Just the warm glow of buzzwords, designed to offend no one and commit to nothing.


6. “A high-trust society equals a matatag na pamayanan.”

It says every Filipino should “feel upset if another is poor.” That’s nice.
But moral guilt is not policy.
Hunger doesn’t end with feelings.

Where is the structure? Where is the redistribution?

There’s a difference between volunteerism and governance.
The former is noble. The latter is necessary.


7. “Government must ensure economic growth is broad-based across sectors and regions.”

Agreed. But we’ve heard that for decades. Where’s the decentralization that actually funds the provinces?

Without resource control, regional growth is fiction.

So long as everything flows to Metro Manila, “inclusive” is just a press release term for “we’ll think about you next time.”


Each section of AmBisyon reads like a commencement speech.
Noble. Stirring. Useless in battle.

There’s no enforcement. No binding targets. No KPIs. No budget mandates. No consequences for failure.

This isn’t governance. It’s national journaling.

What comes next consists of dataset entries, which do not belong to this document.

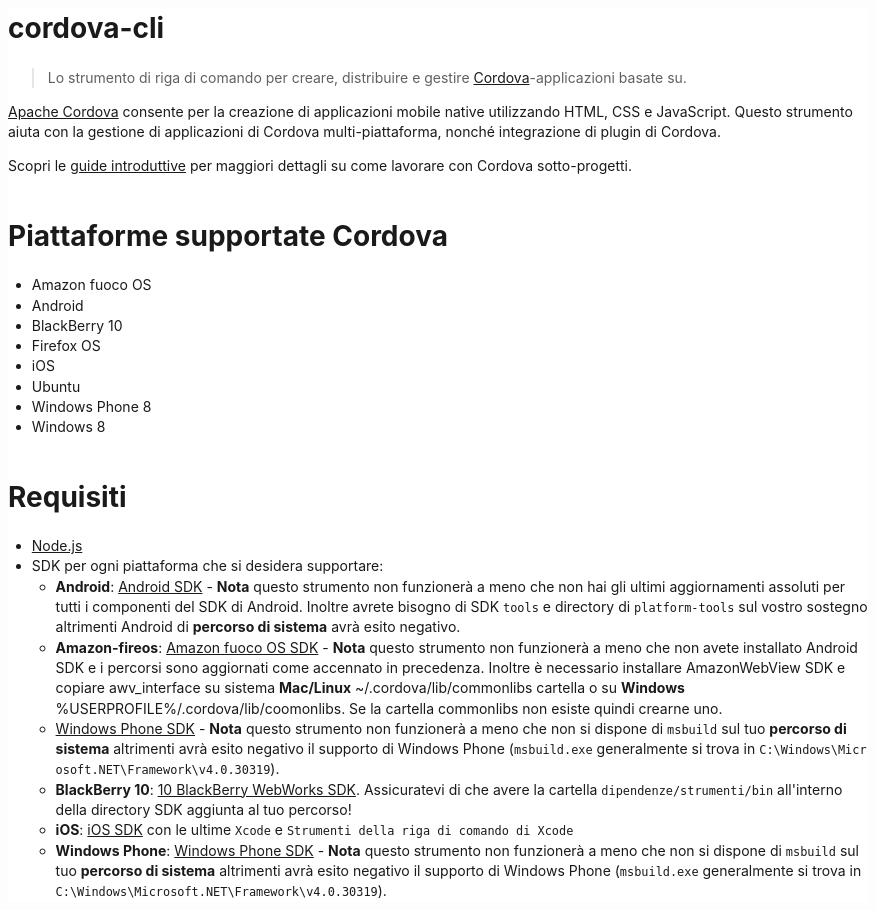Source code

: 

# cordova-cli

> Lo strumento di riga di comando per creare, distribuire e gestire [Cordova](http://cordova.io)-applicazioni basate su.

[Apache Cordova](http://cordova.io) consente per la creazione di applicazioni mobile native utilizzando HTML, CSS e JavaScript. Questo strumento aiuta con la gestione di applicazioni di Cordova multi-piattaforma, nonché integrazione di plugin di Cordova.

Scopri le [guide introduttive](http://cordova.apache.org/docs/en/edge/) per maggiori dettagli su come lavorare con Cordova sotto-progetti.

# Piattaforme supportate Cordova

  * Amazon fuoco OS
  * Android
  * BlackBerry 10
  * Firefox OS
  * iOS
  * Ubuntu
  * Windows Phone 8
  * Windows 8

# Requisiti

  * [Node.js](http://nodejs.org/)
  * SDK per ogni piattaforma che si desidera supportare: 
      * **Android**: [Android SDK](http://developer.android.com) - **Nota** questo strumento non funzionerà a meno che non hai gli ultimi aggiornamenti assoluti per tutti i componenti del SDK di Android. Inoltre avrete bisogno di SDK `tools` e directory di `platform-tools` sul vostro sostegno altrimenti Android di **percorso di sistema** avrà esito negativo.
      * **Amazon-fireos**: [Amazon fuoco OS SDK](https://developer.amazon.com/public/solutions/platforms/android-fireos/docs/building-and-testing-your-hybrid-app) - **Nota** questo strumento non funzionerà a meno che non avete installato Android SDK e i percorsi sono aggiornati come accennato in precedenza. Inoltre è necessario installare AmazonWebView SDK e copiare awv_interface su sistema **Mac/Linux** ~/.cordova/lib/commonlibs cartella o su **Windows** %USERPROFILE%/.cordova/lib/coomonlibs. Se la cartella commonlibs non esiste quindi crearne uno.
      * [Windows Phone SDK](http://dev.windowsphone.com/en-us/downloadsdk) - **Nota** questo strumento non funzionerà a meno che non si dispone di `msbuild` sul tuo **percorso di sistema** altrimenti avrà esito negativo il supporto di Windows Phone (`msbuild.exe` generalmente si trova in `C:\Windows\Microsoft.NET\Framework\v4.0.30319`).
      * **BlackBerry 10**: [10 BlackBerry WebWorks SDK](http://developer.blackberry.com/html5/download/). Assicuratevi di che avere la cartella `dipendenze/strumenti/bin` all'interno della directory SDK aggiunta al tuo percorso!
      * **iOS**: [iOS SDK](http://developer.apple.com) con le ultime `Xcode` e `Strumenti della riga di comando di Xcode`
      * **Windows Phone**: [Windows Phone SDK](http://dev.windowsphone.com/en-us/downloadsdk) - **Nota** questo strumento non funzionerà a meno che non si dispone di `msbuild` sul tuo **percorso di sistema** altrimenti avrà esito negativo il supporto di Windows Phone (`msbuild.exe` generalmente si trova in `C:\Windows\Microsoft.NET\Framework\v4.0.30319`).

And Me? I’m Not With Any of Them

Let me be clear.

No—I am not a Duterte fan.
No—I am not a Marcos loyalist.
No—I am not an Aquino apologist.

Yes, I once supported Leni Robredo. For a moment, she seemed to carry the moral clarity we needed.
But then came the silence. The shrinking. The polite exit into a mayoralty.

I am not looking for heroes. I’m looking for conviction.
For someone who doesn’t mistake good intentions for good governance.

And so I ask:

Where is the national passion to wake this country up?

Where are the leaders who still believe in nation-building that doesn’t come with a hashtag?
Where is the plan that outlives a president?
Where is the outrage that builds something?

Because I?

I am for the Filipino who suffers in every new administration.

The one who watches ribbon cuttings, but no results.
The one who sees promises printed and forgotten.
The one who keeps hoping—because what else is left?


Final Word

We don’t need another laminated dream.
We need discipline. Accountability. Policy with teeth.

But instead, we created a postcard.

And yes—we probably spent millions creating this crap.

Millions for a document no one is required to follow.
Millions to dream in public and forget in private.
Millions to say “we care” while we stall the budget for public schools and rural health.

We mailed ourselves AmBisyon Natin 2040 like a love letter to a version of the Philippines we refuse to build—because building hurts, and dreaming is cheaper.

And why?

Because our leaders don’t think beyond their term.
Not about you.
Not about me.
Just about surviving six years—then walking away like it never happened.

They live for being remembered like God’s second coming, but govern like they’re managing a barangay raffle.

They want statues, not systems.
Libraries named after them, not lives changed by them.

Read the full document here. Then ask: Where is the plan? Who will outlive it?


Post Note: What does “AmBisyon” mean?
“AmBisyon” is a stylized Filipino wordplay combining ambisyon (ambition) and bisyon (vision). It literally means “ambition,” but in this context, it’s used as both a dream of the future and a directional hope for national progress.


Disclaimer: These words are mine. But the exhaustion? That belongs to all of us.